The southern states paid militias to go fight in Kansans against the locals who wanted to vote it into being a free state (as most pioneers did). As a result, they started the a civil war in Kansas years before anyone else. This was followed up by burning the entire city of Topeka to the fucking ground because the southern militants blamed the Kansans for starting the war.
Not to mention the Fugitive Slave Law and Dredd Scott decision were wholly unconstitutional and utterly invalidated States Rights & Sovereignty.
Neither of these are true fwiw. Fugitive slave act was justifiable under:
Art. 4 section 2. Fugitive slave act literally was upholding the constitution.
And as for dredd scott?
Amendment 5:
That last line is its justification.
The Fugitive Slave Law can't uphold the constitution when it federally deputizes slave patrols to cross states, draft the assistance and participation of a different state's citizens, in violation of state law, while also disregarding the citizenship status (whether federal or state) and law of the state that the escaped slave currently resides in.
That isn't the justification of the Dredd Scott decision. The justification of the Dredd Scott decision was to resolve the arguments around the existence of slaver (each of which was a failure). The decision (and it's additional consequences) are also false in a myriad of other ways. Read the dissent.

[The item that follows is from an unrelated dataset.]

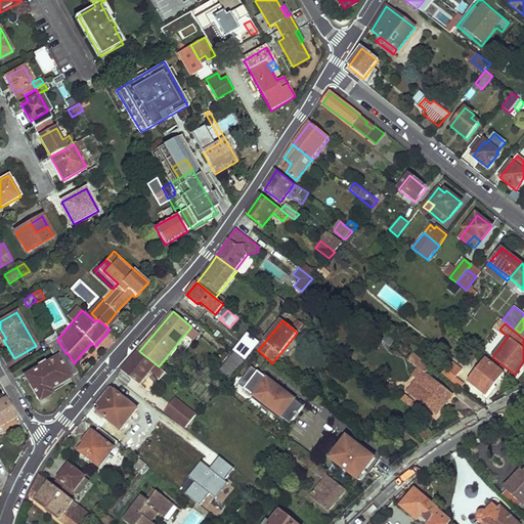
[(233,350),(246,360),(260,341),(248,332),(233,350)]
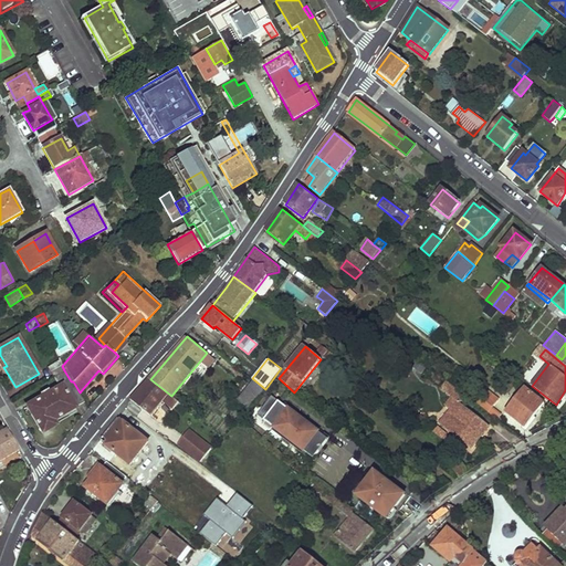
[(64,370),(62,366),(59,359),(48,366),(54,377),(64,370)]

The United States is founded on Liberal Philosophy. The relevant point of which is that a man owns himself and endowed by God with inalienable rights. The very nature of a person being property of someone else is in contradiction to Liberalism. It does not fit even with public use, because a person is not public use. A person is not the private property of another, nor the public property of the state.
If we cared about Amendment 5, then the Fugitive Slave law would have to be revoked, since I don't see why a person's private property (food, shelter, or labor) can be deprived of him by deputized agents of the state, against his consent, and against the laws of the state he resides in. Again, patently unconstitutional.
Point of order, it was Lawrence that was burned, not Topeka. It actually got attacked twice in fact. Once during Bleeding Kansas as it was the Free State capital, and the second time by William Quantrill and his raiders during the Civil War (like you said, because they blamed us for there even being a Civil War because we didnt just roll over and take it).
My bad. I forgot which capital.
Thanks,
We need to build a statue of the people that did this to commemorate their crimes. We can bulldoze their houses and put the statues of them on the reclaimed property.
I was thinking something along the lines of a gathering of them looking gleefully up at another monument. Except this would be a monument of burning figures, mutilated bodies, bleeding children, hanging corpses, and burning books & buildings. Possibly with an eternal flame coming out from the building and reflecting on their gleeful one's crazed mirror eyes.
We could call it something like: "The Iconoclasts", "Liberation From Life", or "Civilizational School Shooters"
Just ship over that weird deer statue they erected in Portland. Only demons would craft something that revolting to human eyes.
What history?
The US was founded in 1964 by the Democrat party, right?
That's the argument.
I'm sure they comprehend that just fine. They're not single-issue extremists like a certain person who uses this site, they're very likely angry about all the same things you are and for most of the same reasons, and they're white nationalists.